2012 Goal: Query Nickajack. Last night started a new phase for Nickajack that will see my wife and I find a half hour, even if it’s in two fifteen minute chunks, to read at least one scene of Nickajack out loud a night. It’s a great way to hear the adjectives, the filtering, and the misworded dialogue. The intent is to fix these on the fly and to identify spots where props appear or disappear, character motivations aren’t as strong as they could be, and other plot weaknesses that we can then go back and fix up. This is the novel moving forward in a substantive way for the first time since the birth of our daughter, and it feels good to be back into it. If we push hard and have a good product on our hands, we hope to be ready for the first round of alpha readers by January. No later than March is my hope.
The ultimate plan is two rounds of external readers, the first likely drawn from those who have seen the novel as we’ve crafted it, and the second drawn from those who have no knowledge of the plot or the twists. Each will be followed by a round of editing based on comments. After both rounds are done, then we’ll be querying this bad boy. We likely wouldn’t have made the 2012 query goal even if we hadn’t had a kid, even if we did work straight through, but I’m still glad I set the goal so high. Occasionally you need something completely out of your grasp to keep you jumping.
If you fall into either of the camps that we’re looking to draw readers from, keep an eye out. I’m not looking for volunteers yet, but I will be soon.
In other writing news, I’ve accepted final edits of my story for Old Weird South, and the publisher is hoping that the anthology is out by December 1. I know that dates like this frequently slide, we’ll see about when it will actually come out. If it does hit that date, or up to 30 days later, that will be three short stories published in 2012. Which is awesome. I’ll need to get my ass in gear if I want to match or top that in 2013, and set my sights on some professional rate sales.

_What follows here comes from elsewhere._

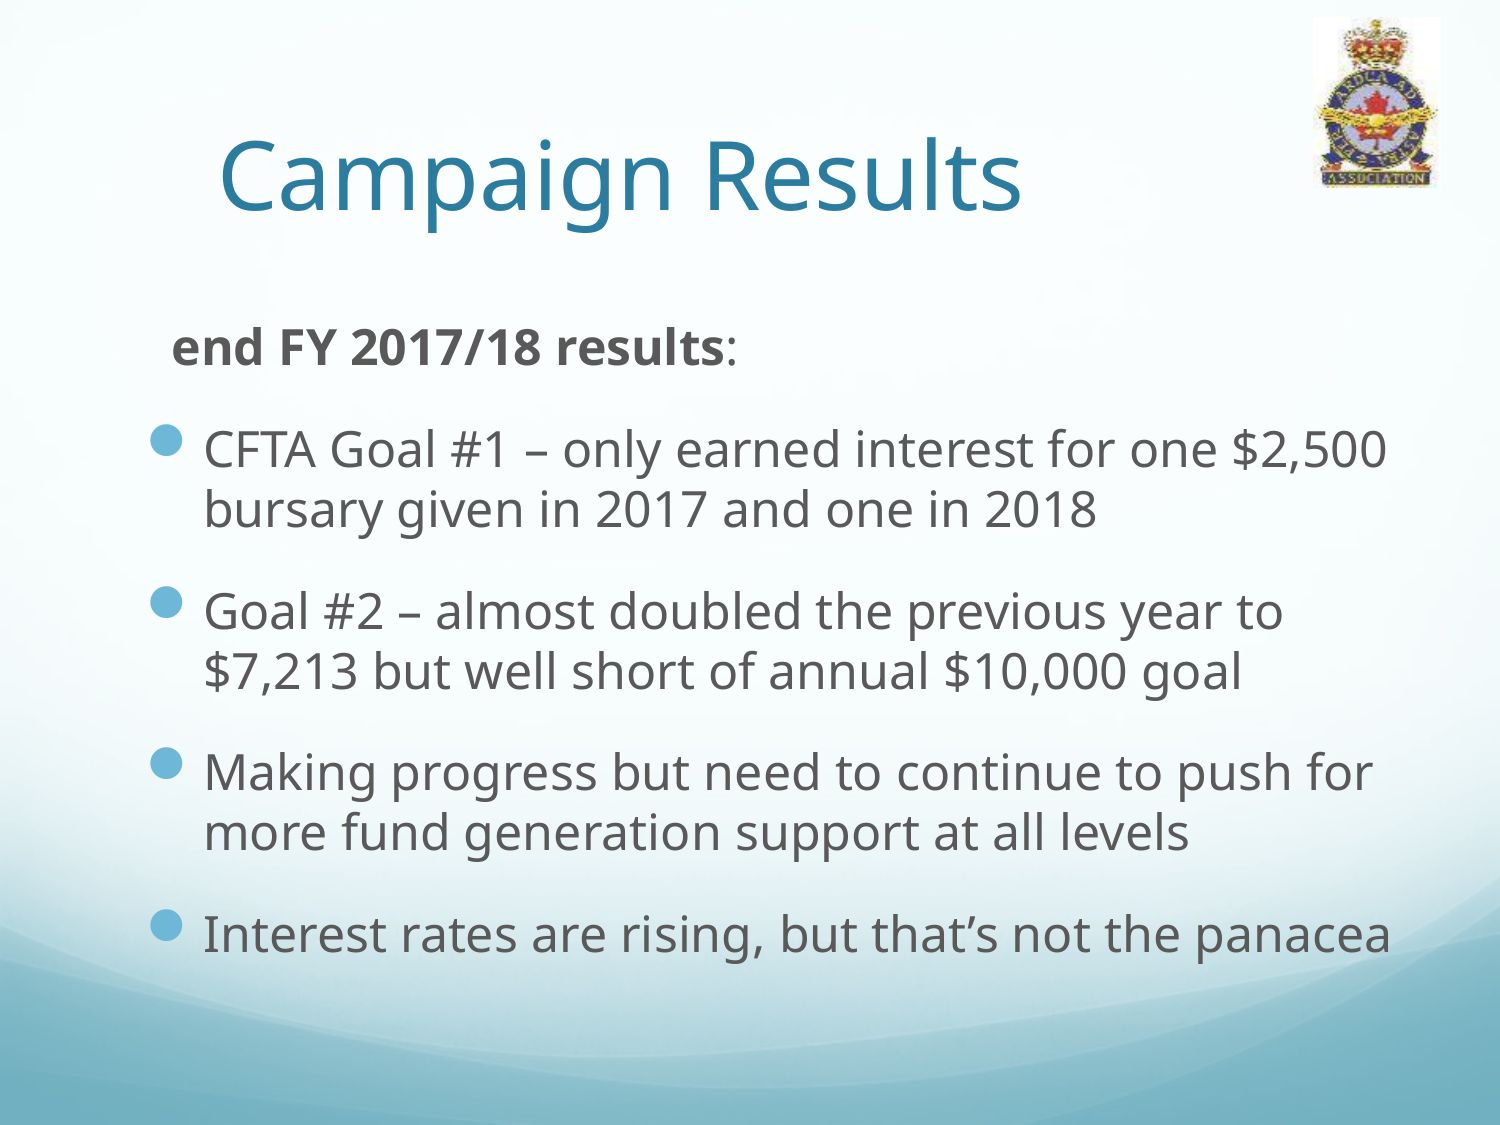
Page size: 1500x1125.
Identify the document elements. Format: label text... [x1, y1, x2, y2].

picture [1312, 17, 1442, 188]
title Campaign Results [90, 17, 1178, 237]
list end FY 2017/18 results: CFTA Goal #1 – only earned interest for one $2,500 bursary given in 2017 and one in 2018 Goal #2 – almost doubled the previous year to $7,213 but well short of annual $10,000 goal Making progress but need to continue to push for more fund generation support at all levels Interest rates are rising, but that’s not the panacea [130, 308, 1441, 1002]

State of the author’s beer. Man…I’ve got to bottle that stuff. It’s okay to hang out in the fermenter, but yeah, I’ve got to get that bottled. Maybe that’s a this weekend thing.

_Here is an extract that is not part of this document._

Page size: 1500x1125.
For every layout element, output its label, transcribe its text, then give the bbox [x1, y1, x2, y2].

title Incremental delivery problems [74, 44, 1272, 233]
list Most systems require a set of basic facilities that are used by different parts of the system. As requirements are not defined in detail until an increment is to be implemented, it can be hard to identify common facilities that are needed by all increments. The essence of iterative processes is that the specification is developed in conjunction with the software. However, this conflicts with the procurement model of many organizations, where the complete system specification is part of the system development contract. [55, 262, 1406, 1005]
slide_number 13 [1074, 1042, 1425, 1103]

State of the author’s bees. They survived the storm in one piece, and now we’re focusing on winterizing them. This means keeping them fed with sugar syrup and pollen so they have reserves to make it through the hard months ahead. That’ll probably be its own post in the next month or two.
State of the author’s baby. Eight weeks old now and super cute. She should start “hatching” over the next few weeks, but she already looks at us and smiles. This is all part of the process by which she’ll learn what is and isn’t a face, and what is and isn’t a person. So while she smiles at us, she’ll also smile at the cats, the wall, and random spots in the middle distance. Still, any smiling is smiling, and it’s awesome to see.
This month is Nanowrimo. The editing I mentioned above is my primary project, but I think I’m going to pick two other goals.
- Redraft Vampire of Mars
- Finish draft of Antioch, 1098
That’ll be a great start if I am going to try to top this year’s three published stories. Jen Brinn, sage leader of the Cat Vacuuming Society, always cautions to not make sales a goal since they’re beyond the writer’s control…but it would still be nice to at least match this year’s output.
If you’re doing Nanowrimo, best of luck with your projects!
Update: Earlier version of this post stated my baby was eight months not eight weeks old. They grow up fast, but not that fast.